TO-DO ITEM
Copy out the lines below word for word, leaving out the pictures.

PROVIDED DATA
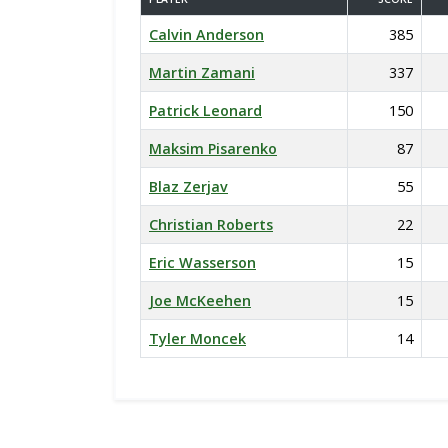
Calvin Anderson
385
Martin Zamani
337
Patrick Leonard
150
Maksim Pisarenko
87
Blaz Zerjav
55
Christian Roberts
22
Eric Wasserson
15
Joe McKeehen
15
Tyler Moncek
14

REPLY TO THE EXERCISE
Calvin Anderson
385
Martin Zamani
337
Patrick Leonard
150
Maksim Pisarenko
87
Blaz Zerjav
55
Christian Roberts
22
Eric Wasserson
15
Joe McKeehen
15
Tyler Moncek
14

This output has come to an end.